1961 – 2003 / Also known as Mardi Gras, Star of Texas, Lucky Star, and Apollon / Part of the revitalisation of the Canadian-Pacific fleet, the third Empress of Canada is arguably best remembered for becoming the first ship of the Carnival cruise fleet as the Mardi Gras.
1961 – 1997 / The ‘Great White Whale’ of the P&O Line, Canberra was one of the last great liners built in the British Isles. Serving in the Falklands War, she had a long and prosperous career that eventually ended at the shipbreakers.
1962 – 2006 / Also known as Norway / Another French masterpiece, the third France was built at a time when ocean travel was dwindling. When facing an early retirement, she was instead bought and transformed into the cruise ship Norway that would revolutionise the industry and remain in service into the 21st century.

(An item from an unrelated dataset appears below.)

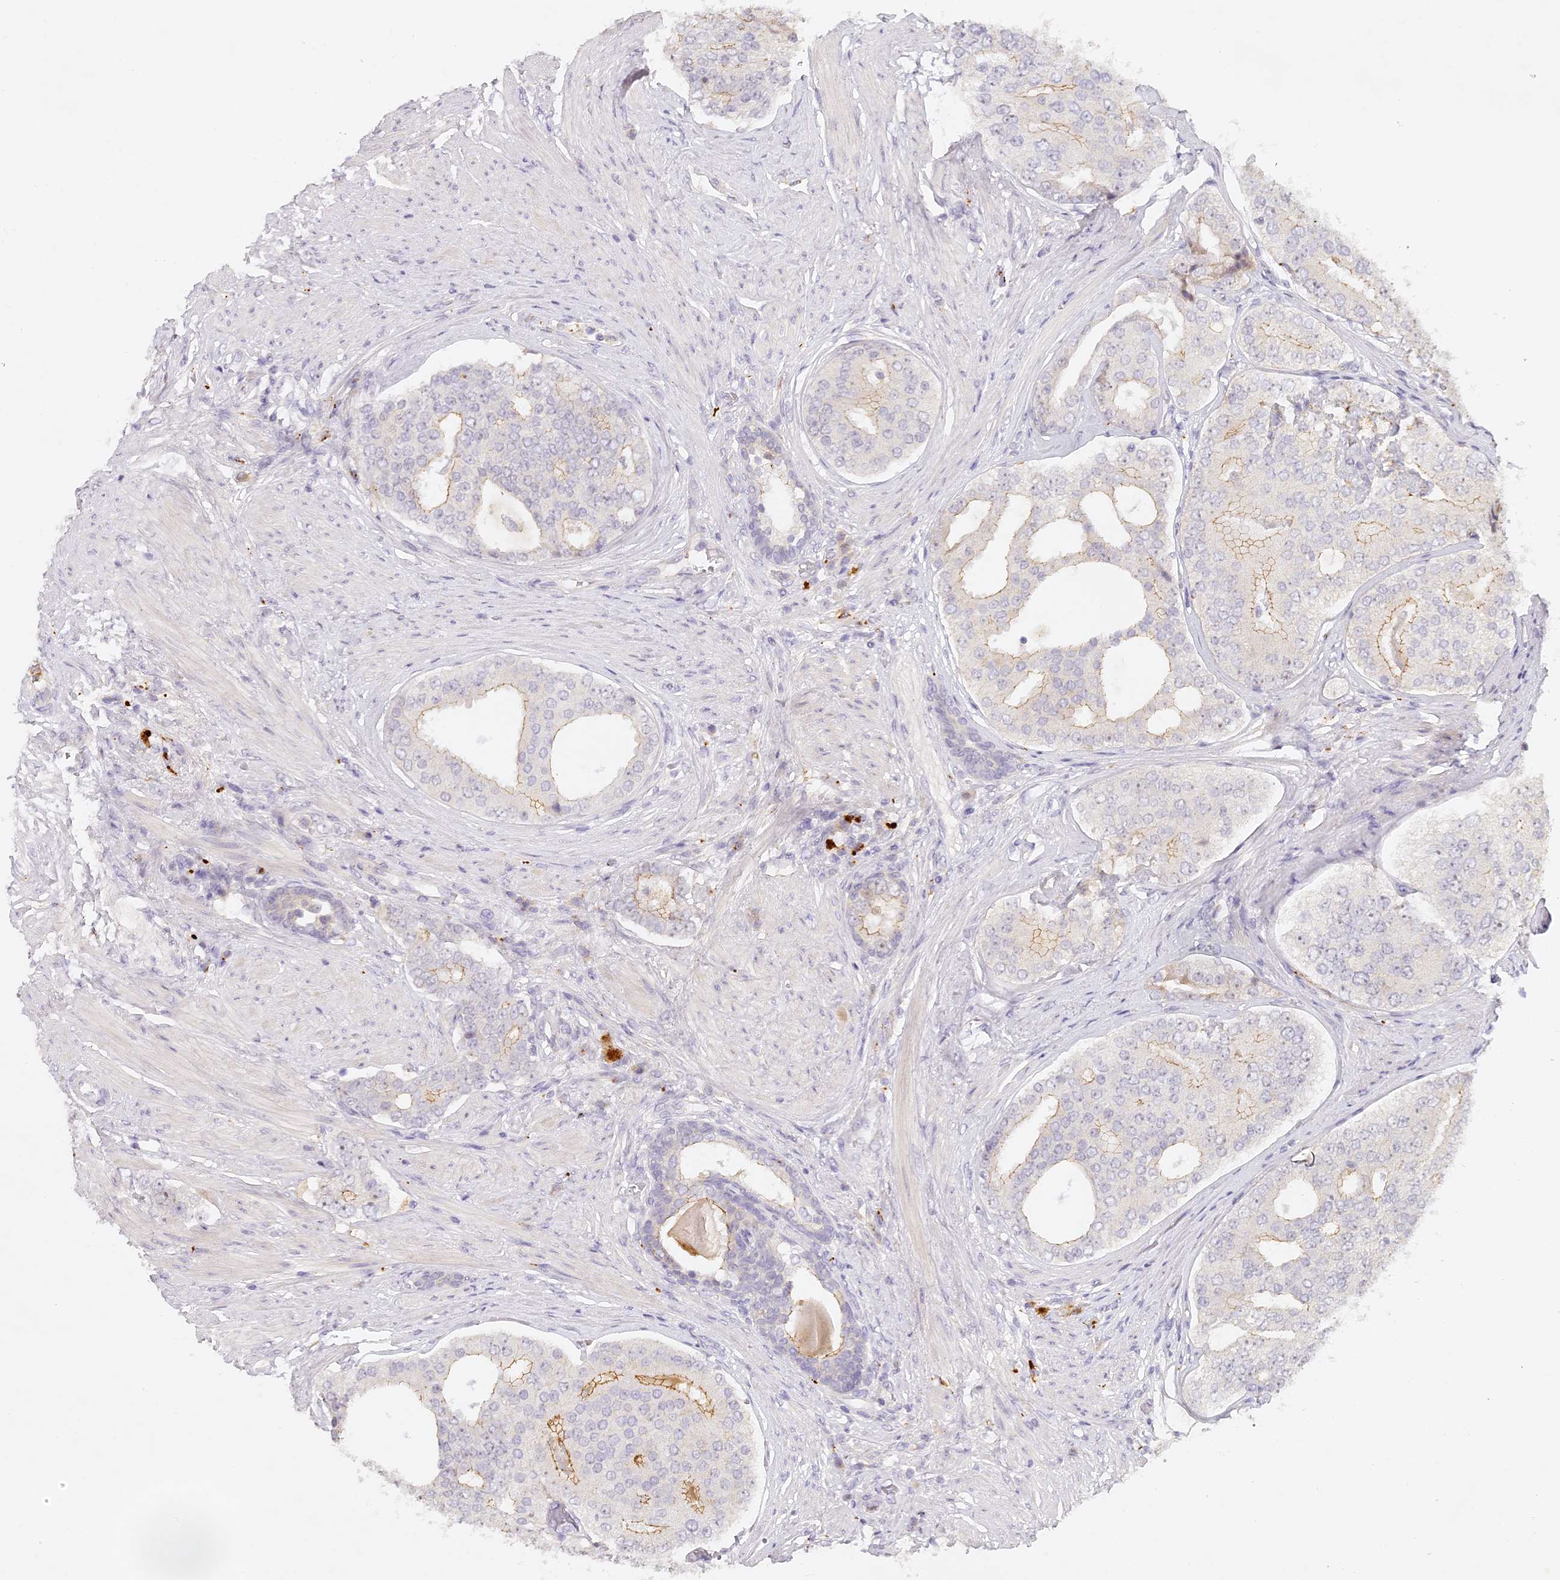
{"staining": {"intensity": "moderate", "quantity": "<25%", "location": "cytoplasmic/membranous"}, "tissue": "prostate cancer", "cell_type": "Tumor cells", "image_type": "cancer", "snomed": [{"axis": "morphology", "description": "Adenocarcinoma, High grade"}, {"axis": "topography", "description": "Prostate"}], "caption": "An image of human high-grade adenocarcinoma (prostate) stained for a protein exhibits moderate cytoplasmic/membranous brown staining in tumor cells.", "gene": "ELL3", "patient": {"sex": "male", "age": 56}}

1965 – 1991 / The first of a stylish pair of Italian liners, the Michelangelo was built in a time when passengers preferred air travel. When failing to turn a profit, she was sold for use as an Iranian accommodation ship.
1965 – 1983 / Like her companion Michelangelo, the Raffaello came into service at a time when the demand for passenger ships was rapidly shrinking. Seemingly tightly bound to her older sister, she too was sold to the state of Iran, but was sadly destroyed during an air raid in the Iran-Iraq war.

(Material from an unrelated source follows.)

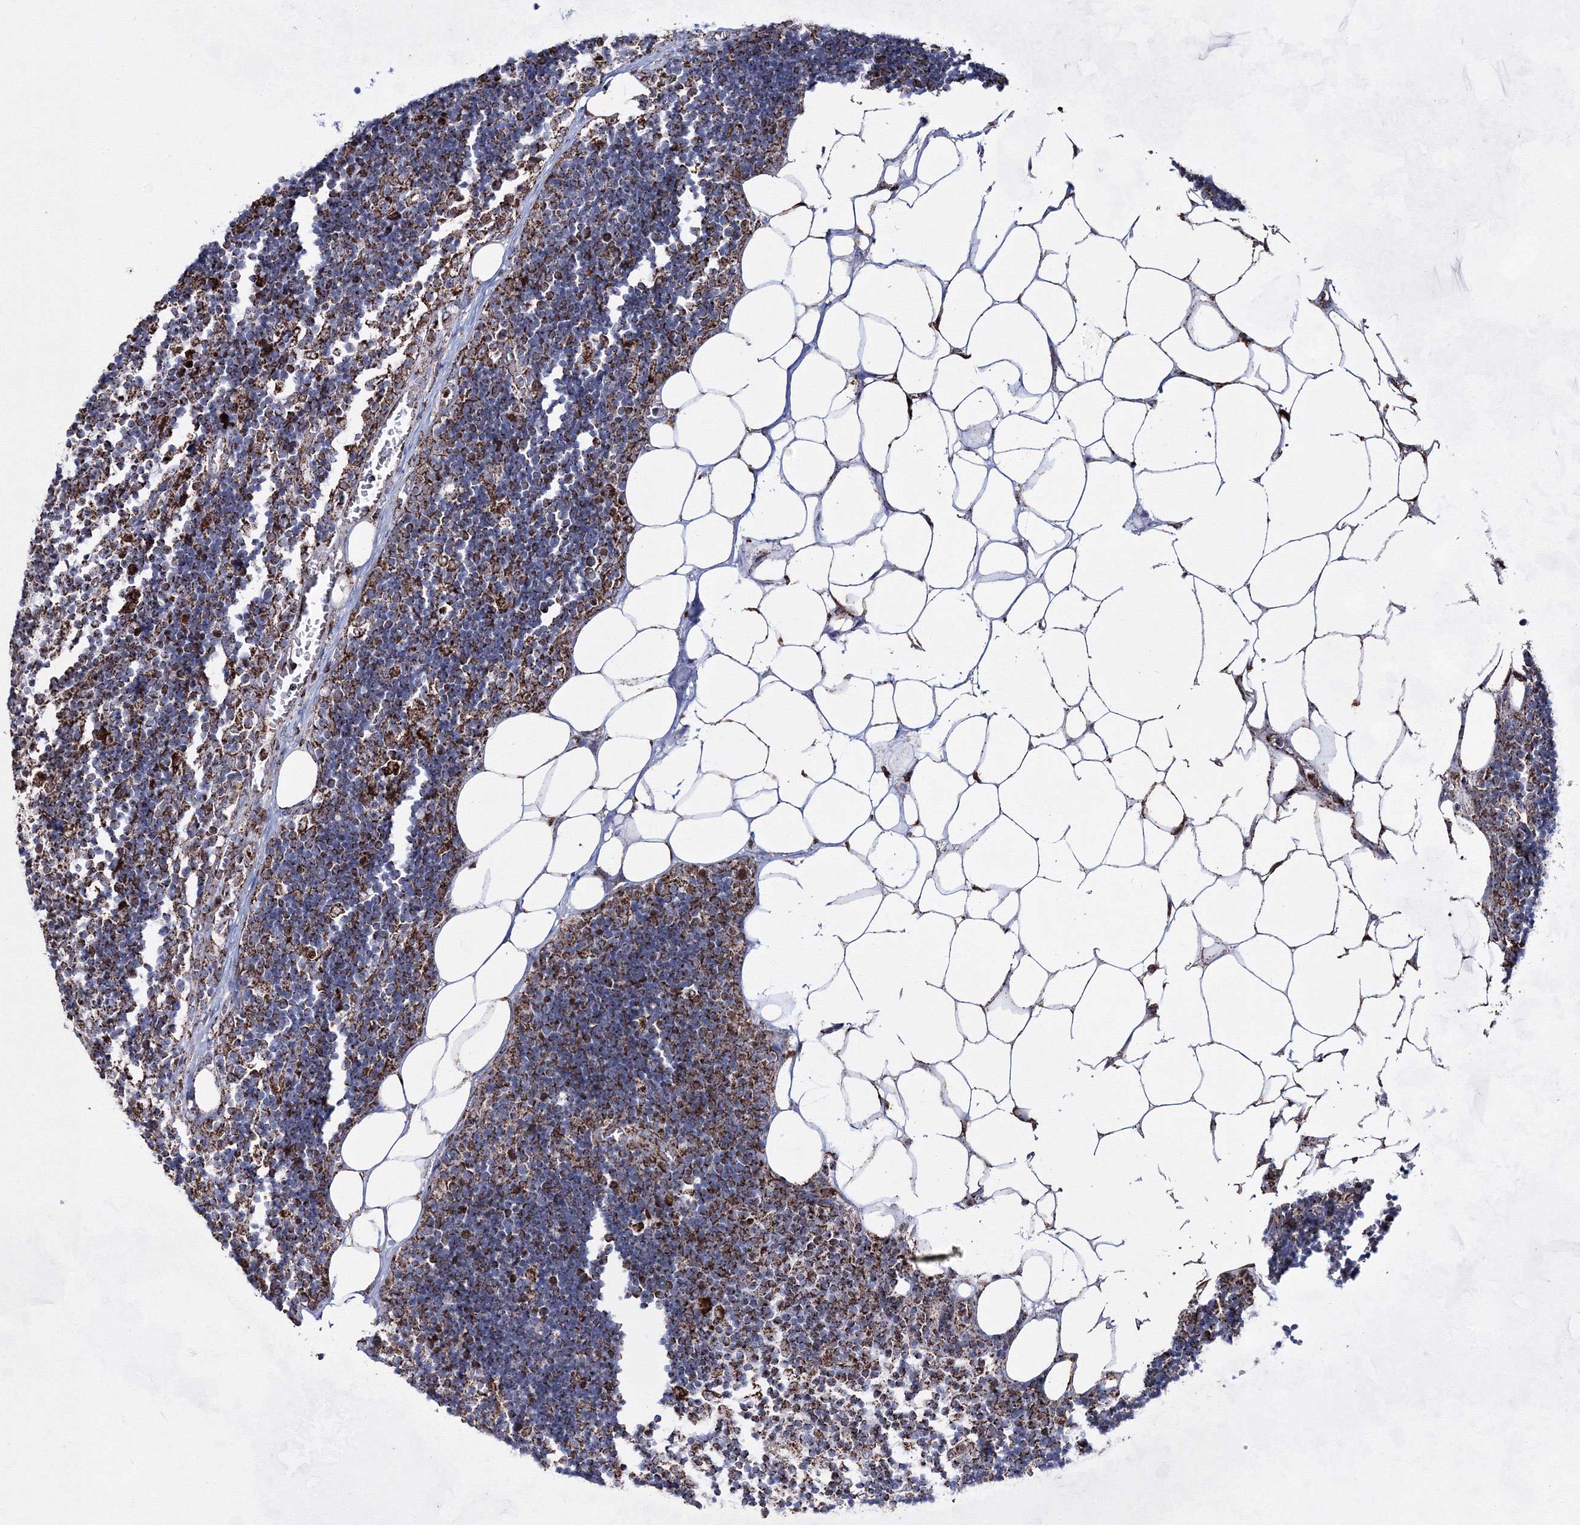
{"staining": {"intensity": "moderate", "quantity": "25%-75%", "location": "cytoplasmic/membranous"}, "tissue": "lymph node", "cell_type": "Germinal center cells", "image_type": "normal", "snomed": [{"axis": "morphology", "description": "Normal tissue, NOS"}, {"axis": "topography", "description": "Lymph node"}], "caption": "IHC (DAB) staining of normal lymph node exhibits moderate cytoplasmic/membranous protein staining in approximately 25%-75% of germinal center cells.", "gene": "HADHB", "patient": {"sex": "male", "age": 33}}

1966 – 2015 / Also known as Sea Princess (I), Victoria (II), Mona Lisa, and Oceanic II / The largest and fastest, but also final ship built for the Swedish-American Line, the fourth Kungsholm was the crowning achievement of the ‘White Viking Fleet’. When the company folded, she went on to have a career under many different flags, but was sadly beached at Alang in 2015 and dismantled there.
1969 – Present Day / Considered by many to be the last true ocean liner, the Queen Elizabeth 2 was strikingly modern at the time of her launch, but would eventually come to represent the past. Serving almost 40 years with Cunard, the QE2 became a legend in her own time, but was in the end sold off to make way for newer vessels.